The crinkling sound of the paper, and the smells of the lichen and apple and faint wet grass – it was apple time, and this made her curiously happy.

‘Were you with your friends today, honey?’ It was worse when her mother was trying to be perky, like Debbie Reynolds.

‘I went to Valhalla.’

‘Oh, Allie –’ Betsy paused. ‘Why do you keep going to see Teddy Kynaston?’

‘She’s my friend.’

‘She’s older than your father. I don’t see what you have to talk about.’

‘I lie out on the porch and we talk. About Dad. About stuff.’

This silenced her mother, but after a few moments of straining to grab a just-out-of-reach apple, she said, ‘Mr Kynaston’s coming back tomorrow. Did I tell you that?’

‘No.’

‘He’s been away for so long. I guess you won’t be able to go up there so much then.’

‘I don’t see why not,’ said Alice, not caring how rude she sounded.

‘Allie!’ Her mother practically screeched. She handed her the apple. ‘The Kynastons aren’t our friends.’

‘He was Dad’s friend. So was Teddy.’

‘Mr Kynaston’s a gentleman. But your dad, honey –’ Betsy sighed. ‘The Kynastons, they’re our bosses. They’re different from us. I don’t think your dad understood that.’

‘Mom – they were friends!’

‘Oh biscuits they were. Listen to me,’ said her mother, wiping her forehead and carefully climbing down the ladder, the last of the Burton Pippins clenched in her hand. ‘When Teddy had her eighteenth-birthday dance, they hired Louis Armstrong to come play for them.

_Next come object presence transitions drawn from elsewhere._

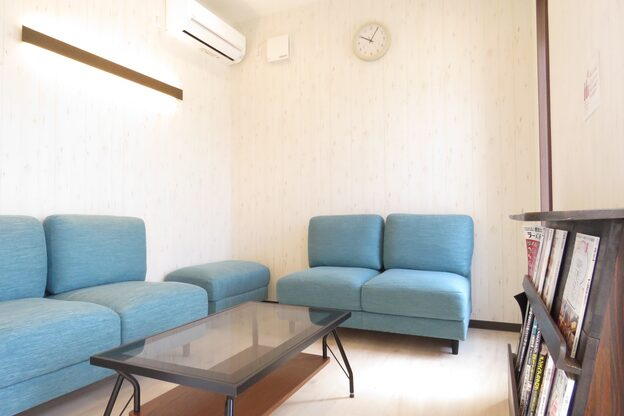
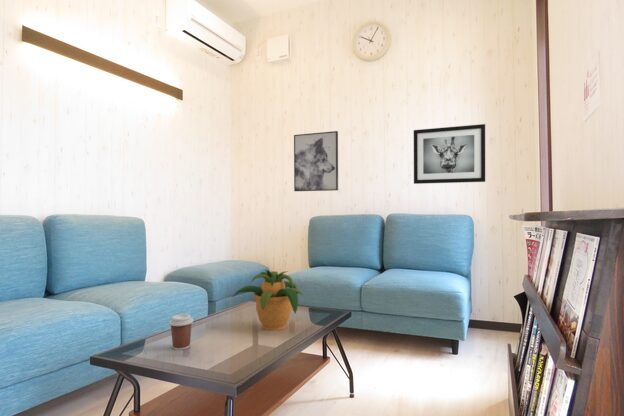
+ wall art [413,123,486,185]
+ wall art [293,130,339,192]
+ potted plant [231,269,306,331]
+ coffee cup [168,313,194,351]
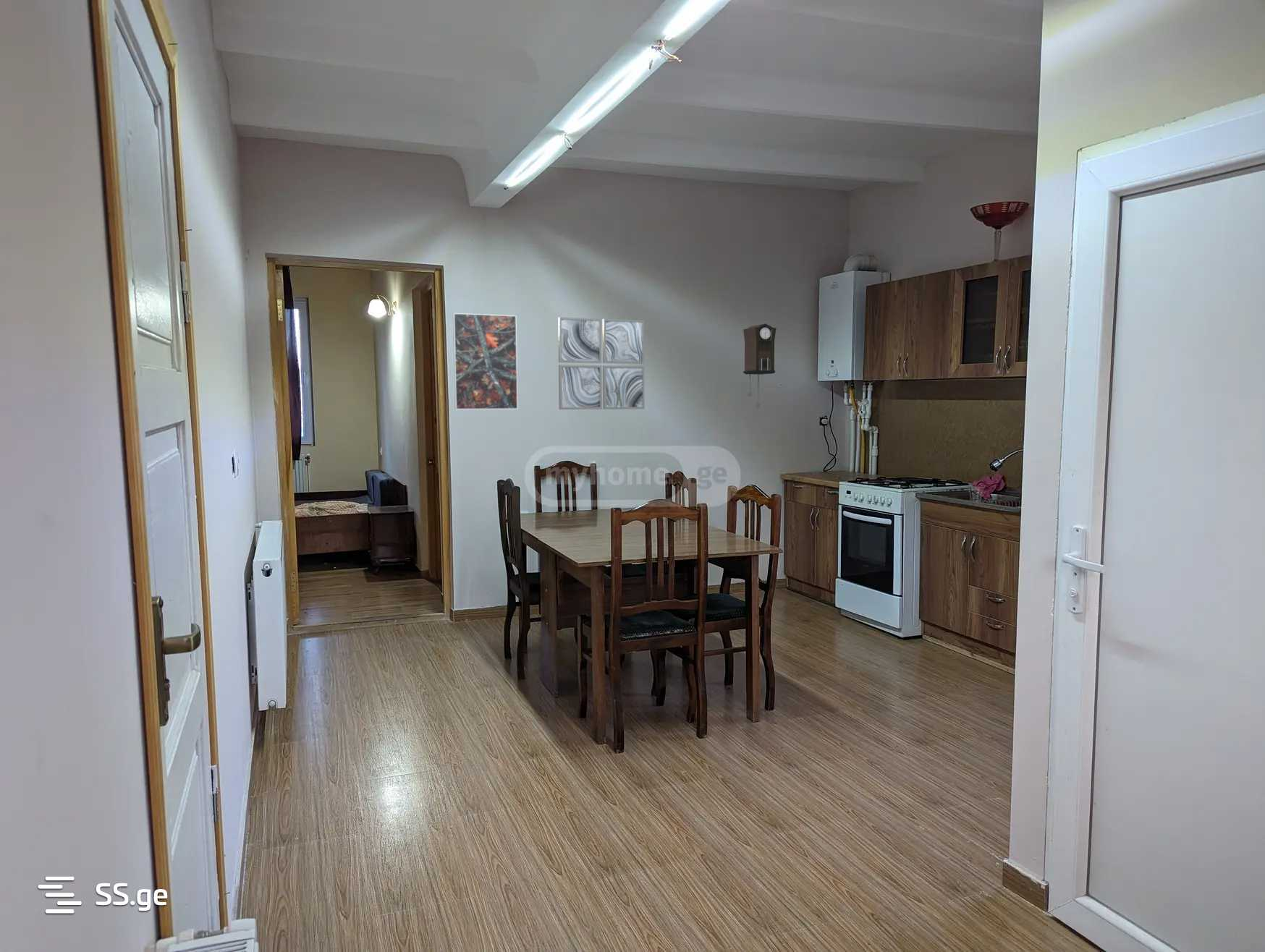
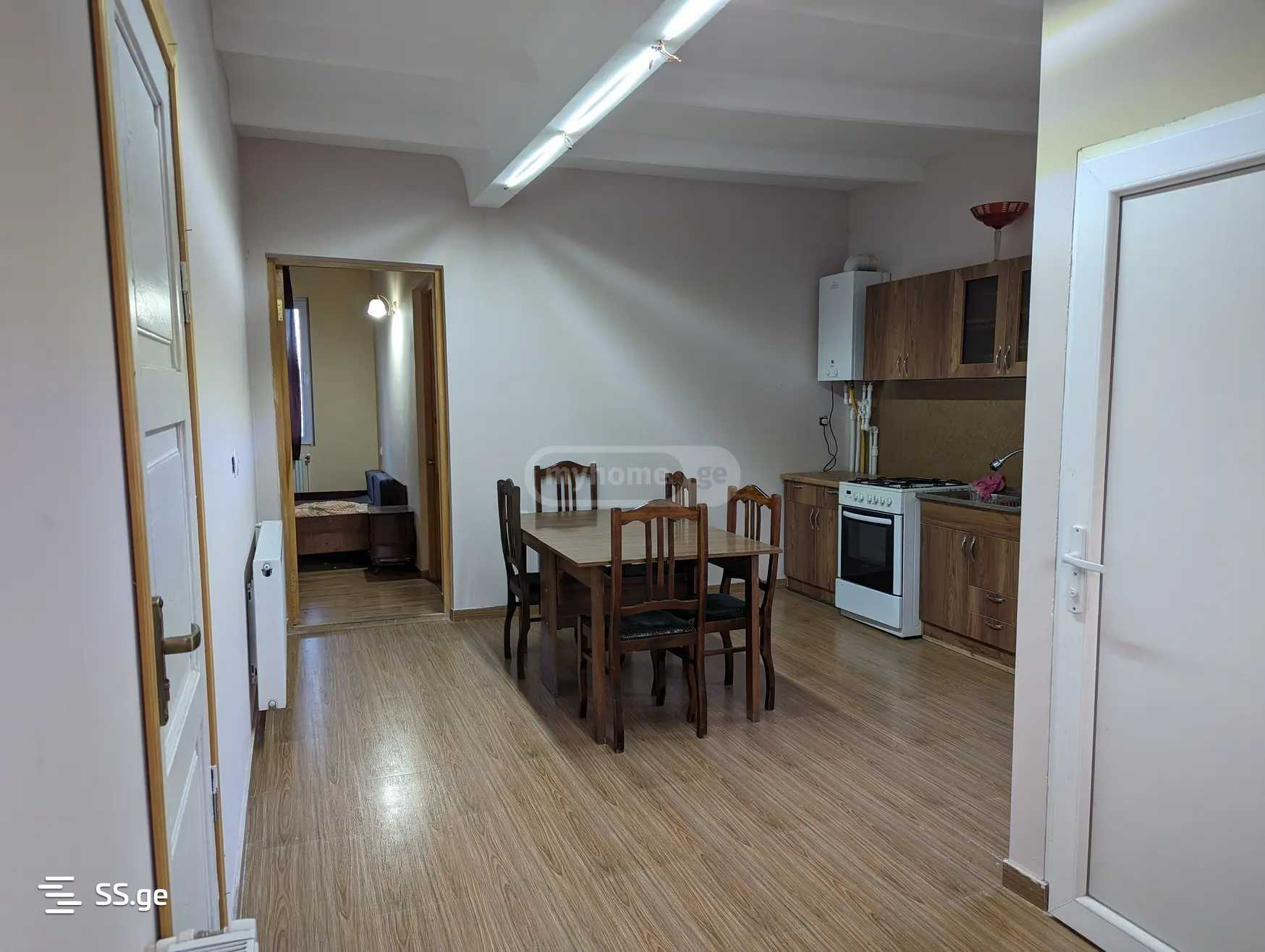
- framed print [452,313,519,410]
- wall art [557,317,645,410]
- pendulum clock [743,323,777,408]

Louis Armstrong , Allie.’

‘I know. Dad was there.’

‘Only because he was a neighbour. Not because they – oh, never mind.’

Alice stared at her mother, fury soaking into her like black ink. ‘Don’t say things like that.’

‘Okay, honey. I’m sorry.’ Betsy pushed her hair away from her face with such force that the scarf came untied and she stared at it as it slid off her open palm on to the grass. ‘Stupid darned –’

Alice bent down and picked up the scarf. ‘We’ve done enough today, Mom. Let’s go in.’

Her mother nodded. ‘I didn’t mean any of that, Allie.

I’m tired, and I’m trying to work out what we’ll live on if we can’t sell these apples; and, even if we can sell them, how on earth we’ll survive.

Your father left us a sliver of Jansen money, enough for two years, if we live like we’re the Ingalls family and’ – she gulped – ‘grind our own flour and don’t buy any new clothes.

’ She handed Alice the last apple to wrap, then brushed her hands together with an exaggerated briskness.

‘Don’t mind me, honey. After all, what did my mom used to say, about problems? ’

‘“To turn, turn will be our delight, / Till by turning, turning we come ’round right,”’ Alice replied.